Friends,
The end of summer break means it’s time to fill in the fall after-school schedule.
Kid activities can be a frustrating chore. You put the pu pu platter in front of them hoping they develop an interest in something new. You hope they latch on to a sport or project that develops their sense of progression. Right-sizing challenges so they learn to fight through obstacles, build confidence that effort is rewarding, and discover what they like. If they develop an obsession, I’d consider that icing on the cake. There’s no higher octane fuel for learning than the focus that spouts from fixation. Obsessions can be unhealthy but not finding an obsession is an underappreciated form of suffering for many.
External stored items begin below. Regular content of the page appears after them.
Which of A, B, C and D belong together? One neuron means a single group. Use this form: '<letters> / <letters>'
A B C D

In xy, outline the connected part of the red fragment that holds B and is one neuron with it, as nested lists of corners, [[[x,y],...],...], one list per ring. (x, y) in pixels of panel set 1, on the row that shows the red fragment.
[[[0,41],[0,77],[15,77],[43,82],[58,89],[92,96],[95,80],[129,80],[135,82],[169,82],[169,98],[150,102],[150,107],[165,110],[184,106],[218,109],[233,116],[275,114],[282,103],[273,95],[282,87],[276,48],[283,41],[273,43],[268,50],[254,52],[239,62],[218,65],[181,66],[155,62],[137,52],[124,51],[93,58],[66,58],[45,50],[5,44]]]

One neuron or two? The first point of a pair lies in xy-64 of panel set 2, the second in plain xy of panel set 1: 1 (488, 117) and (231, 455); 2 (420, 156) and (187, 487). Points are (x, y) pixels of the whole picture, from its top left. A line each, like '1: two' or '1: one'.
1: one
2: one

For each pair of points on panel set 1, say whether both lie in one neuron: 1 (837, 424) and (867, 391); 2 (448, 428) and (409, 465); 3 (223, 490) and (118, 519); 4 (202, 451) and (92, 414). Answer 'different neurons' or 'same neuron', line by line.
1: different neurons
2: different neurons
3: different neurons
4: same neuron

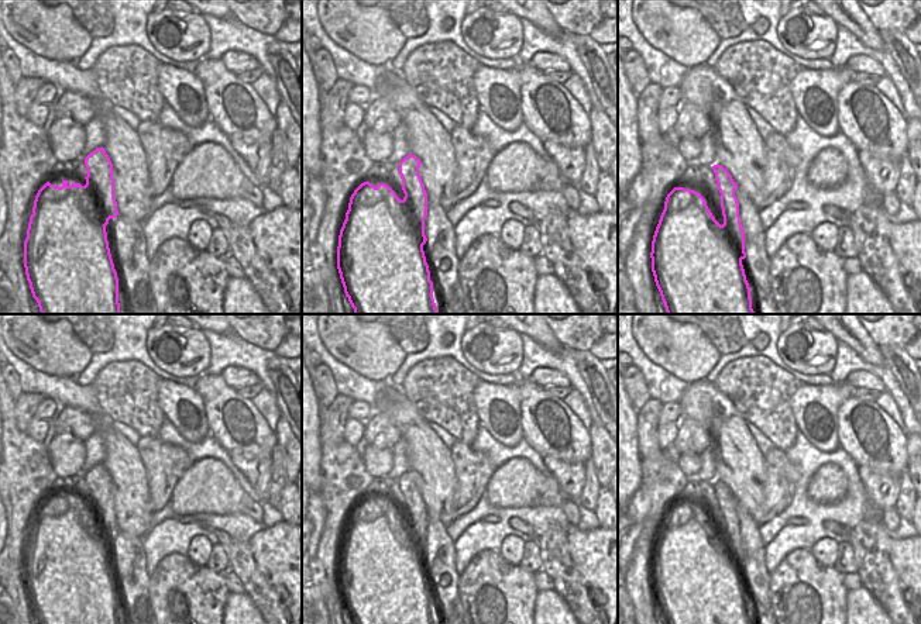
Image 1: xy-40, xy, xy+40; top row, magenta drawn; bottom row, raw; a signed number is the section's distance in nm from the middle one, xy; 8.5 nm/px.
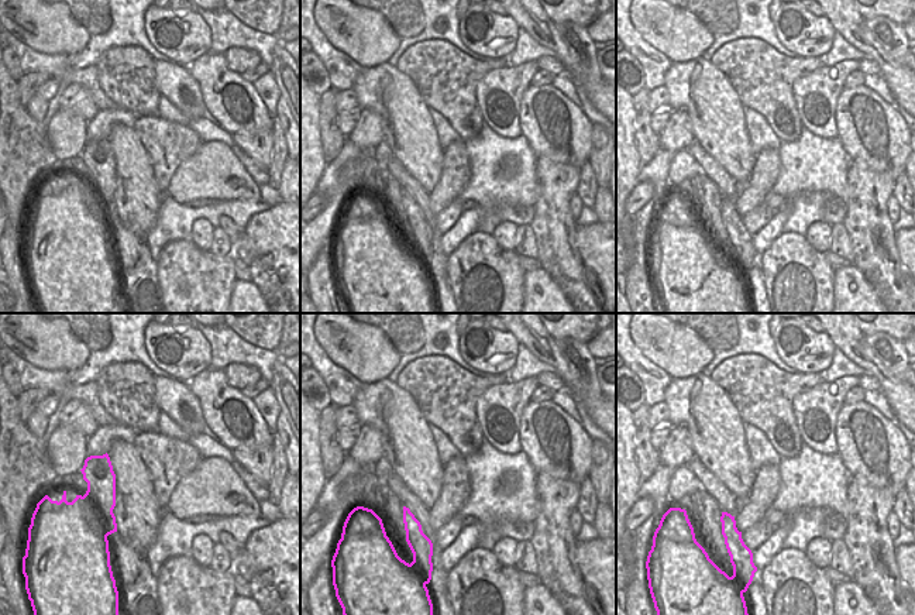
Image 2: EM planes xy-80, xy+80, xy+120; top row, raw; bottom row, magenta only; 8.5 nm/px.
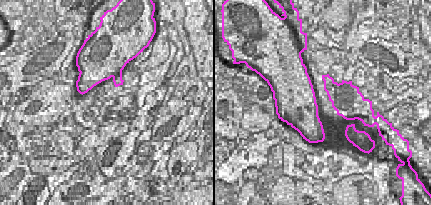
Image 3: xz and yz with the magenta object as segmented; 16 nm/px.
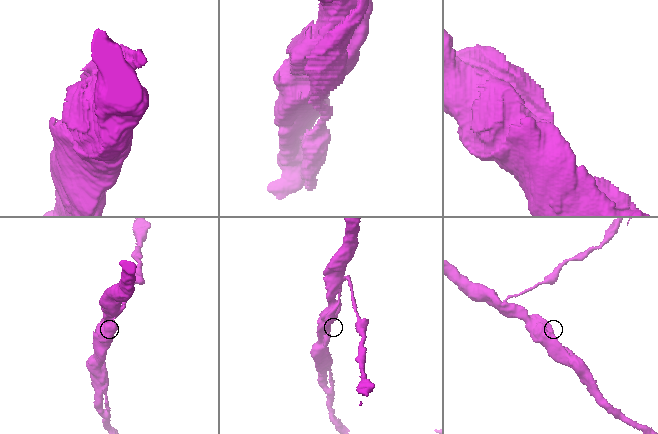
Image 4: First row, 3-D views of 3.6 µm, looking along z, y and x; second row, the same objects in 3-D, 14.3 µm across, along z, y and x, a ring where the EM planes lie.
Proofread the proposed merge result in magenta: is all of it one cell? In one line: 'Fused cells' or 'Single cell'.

We present the kids with lots of choices for what to do. The sports commitments are covered. They both play soccer and basketball. Beyond that things are tougher. They naysay lots of stuff. Our house hosted chess for the neighborhood kids for the past 4 years but the boys have no interest in continuing. They take online Vietnamese classes with a tutor. They like the classes when they are doing them but they’d just as easily not do them. The younger one loves animals so for years we’ve been trying to convince him to try a nature program at a local ranch where they tend to animals, learn to garden, cook and basically larp as a Davy Crocket. He finally agreed this year. We also added Kumon to his schedule. There’s a bit of history with my objection to this in our household but his bestie is doing it plus he likes doing work like that so I’m compelled to comply with something that makes him happy that feels pretty uninspiring to me. That settles his schedule.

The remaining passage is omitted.